--- Stored data Enclosed Below ---
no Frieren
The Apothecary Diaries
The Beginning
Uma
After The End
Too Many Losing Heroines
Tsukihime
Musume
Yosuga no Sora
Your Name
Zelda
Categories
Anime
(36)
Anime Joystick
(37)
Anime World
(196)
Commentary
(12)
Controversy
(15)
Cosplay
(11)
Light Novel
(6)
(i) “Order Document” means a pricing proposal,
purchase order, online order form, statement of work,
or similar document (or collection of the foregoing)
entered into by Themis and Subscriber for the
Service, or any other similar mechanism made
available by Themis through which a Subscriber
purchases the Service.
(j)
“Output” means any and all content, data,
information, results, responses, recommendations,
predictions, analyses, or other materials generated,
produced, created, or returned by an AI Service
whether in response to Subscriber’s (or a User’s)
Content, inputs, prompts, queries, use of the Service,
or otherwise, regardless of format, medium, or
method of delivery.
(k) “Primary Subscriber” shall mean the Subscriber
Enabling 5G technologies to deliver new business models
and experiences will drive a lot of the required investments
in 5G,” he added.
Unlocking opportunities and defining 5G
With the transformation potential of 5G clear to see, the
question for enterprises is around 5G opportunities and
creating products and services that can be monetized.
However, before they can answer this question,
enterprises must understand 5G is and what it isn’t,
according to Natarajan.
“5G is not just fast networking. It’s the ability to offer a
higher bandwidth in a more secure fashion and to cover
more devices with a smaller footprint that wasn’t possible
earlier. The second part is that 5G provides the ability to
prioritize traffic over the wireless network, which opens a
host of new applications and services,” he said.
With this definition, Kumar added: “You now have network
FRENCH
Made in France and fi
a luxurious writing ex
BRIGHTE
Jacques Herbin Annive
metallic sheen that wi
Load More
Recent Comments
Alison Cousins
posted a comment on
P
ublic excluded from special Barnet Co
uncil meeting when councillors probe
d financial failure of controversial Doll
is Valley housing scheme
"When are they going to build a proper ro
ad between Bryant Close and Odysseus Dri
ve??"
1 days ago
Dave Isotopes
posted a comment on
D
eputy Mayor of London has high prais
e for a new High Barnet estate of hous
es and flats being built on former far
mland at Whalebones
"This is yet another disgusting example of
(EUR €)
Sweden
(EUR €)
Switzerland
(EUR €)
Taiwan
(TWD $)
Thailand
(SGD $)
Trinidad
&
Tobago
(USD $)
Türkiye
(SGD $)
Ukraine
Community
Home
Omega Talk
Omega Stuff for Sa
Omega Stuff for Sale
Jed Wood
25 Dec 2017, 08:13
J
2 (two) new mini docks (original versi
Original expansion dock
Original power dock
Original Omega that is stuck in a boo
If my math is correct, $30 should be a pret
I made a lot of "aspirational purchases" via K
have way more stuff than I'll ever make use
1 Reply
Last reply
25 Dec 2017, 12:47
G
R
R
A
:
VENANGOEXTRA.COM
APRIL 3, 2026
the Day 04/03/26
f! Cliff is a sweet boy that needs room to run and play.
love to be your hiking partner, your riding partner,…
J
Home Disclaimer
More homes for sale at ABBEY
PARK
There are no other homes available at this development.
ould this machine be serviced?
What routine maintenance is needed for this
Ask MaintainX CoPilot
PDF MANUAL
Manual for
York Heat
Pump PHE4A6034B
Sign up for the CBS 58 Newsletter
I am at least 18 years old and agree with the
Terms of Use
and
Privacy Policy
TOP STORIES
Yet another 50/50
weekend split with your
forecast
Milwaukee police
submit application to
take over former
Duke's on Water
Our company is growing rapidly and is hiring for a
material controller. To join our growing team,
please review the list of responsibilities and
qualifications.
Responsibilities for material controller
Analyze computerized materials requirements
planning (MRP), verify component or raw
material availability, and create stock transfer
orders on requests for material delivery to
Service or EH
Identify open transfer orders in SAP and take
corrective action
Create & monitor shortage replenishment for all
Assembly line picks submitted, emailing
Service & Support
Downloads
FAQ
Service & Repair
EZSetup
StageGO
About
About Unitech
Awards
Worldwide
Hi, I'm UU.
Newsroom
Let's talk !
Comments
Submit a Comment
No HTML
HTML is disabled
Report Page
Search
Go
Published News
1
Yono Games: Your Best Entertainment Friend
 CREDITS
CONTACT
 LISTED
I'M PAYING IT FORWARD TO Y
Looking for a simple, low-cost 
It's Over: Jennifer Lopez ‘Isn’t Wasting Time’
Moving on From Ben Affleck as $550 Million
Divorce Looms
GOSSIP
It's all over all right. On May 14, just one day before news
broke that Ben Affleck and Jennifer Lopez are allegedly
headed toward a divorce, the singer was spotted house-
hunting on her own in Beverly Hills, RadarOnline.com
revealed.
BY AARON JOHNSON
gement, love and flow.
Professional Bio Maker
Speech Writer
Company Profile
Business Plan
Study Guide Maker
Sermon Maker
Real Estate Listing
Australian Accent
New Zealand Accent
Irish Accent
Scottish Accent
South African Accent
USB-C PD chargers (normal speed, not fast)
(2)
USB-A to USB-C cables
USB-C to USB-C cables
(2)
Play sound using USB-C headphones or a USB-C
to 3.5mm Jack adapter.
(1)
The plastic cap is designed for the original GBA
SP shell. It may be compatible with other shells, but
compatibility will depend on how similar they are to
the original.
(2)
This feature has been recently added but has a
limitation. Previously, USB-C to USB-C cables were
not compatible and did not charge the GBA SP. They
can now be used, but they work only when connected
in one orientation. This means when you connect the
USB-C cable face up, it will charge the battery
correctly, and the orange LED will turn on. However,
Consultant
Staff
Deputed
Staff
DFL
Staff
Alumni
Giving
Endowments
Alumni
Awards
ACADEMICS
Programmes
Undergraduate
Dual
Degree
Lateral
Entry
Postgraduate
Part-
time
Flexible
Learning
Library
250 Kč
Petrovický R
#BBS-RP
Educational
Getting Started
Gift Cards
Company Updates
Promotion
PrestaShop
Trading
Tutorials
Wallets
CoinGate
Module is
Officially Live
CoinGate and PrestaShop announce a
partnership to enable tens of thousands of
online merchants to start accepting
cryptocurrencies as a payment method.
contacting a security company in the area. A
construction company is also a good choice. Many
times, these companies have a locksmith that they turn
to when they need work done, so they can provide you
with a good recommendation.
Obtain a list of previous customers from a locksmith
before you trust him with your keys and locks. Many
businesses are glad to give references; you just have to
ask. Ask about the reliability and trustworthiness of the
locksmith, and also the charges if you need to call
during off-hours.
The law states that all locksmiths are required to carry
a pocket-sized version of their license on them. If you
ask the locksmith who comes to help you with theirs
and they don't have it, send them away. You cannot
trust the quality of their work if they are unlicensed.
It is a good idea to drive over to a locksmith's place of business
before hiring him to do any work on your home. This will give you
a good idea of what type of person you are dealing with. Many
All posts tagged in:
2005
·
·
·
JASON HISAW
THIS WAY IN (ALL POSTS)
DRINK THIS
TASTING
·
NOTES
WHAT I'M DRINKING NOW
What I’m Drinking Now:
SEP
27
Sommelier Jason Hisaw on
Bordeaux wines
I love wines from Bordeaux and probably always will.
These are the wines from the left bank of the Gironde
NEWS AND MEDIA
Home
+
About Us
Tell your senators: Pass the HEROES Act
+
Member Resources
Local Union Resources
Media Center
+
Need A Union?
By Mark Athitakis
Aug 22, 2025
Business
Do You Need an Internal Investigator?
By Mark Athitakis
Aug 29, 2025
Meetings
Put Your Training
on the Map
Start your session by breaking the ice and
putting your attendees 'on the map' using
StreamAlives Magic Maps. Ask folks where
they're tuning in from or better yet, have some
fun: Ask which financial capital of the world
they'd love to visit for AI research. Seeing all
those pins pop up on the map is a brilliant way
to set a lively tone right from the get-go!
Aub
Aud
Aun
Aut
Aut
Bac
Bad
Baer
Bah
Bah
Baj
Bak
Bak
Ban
--- End of Enclosed Stored data ---
_Directions for this task_. Filter the entries and copy out every line with the word "services".

_Written solution_.
creating products and services that can be monetized.
host of new applications and services,” he said.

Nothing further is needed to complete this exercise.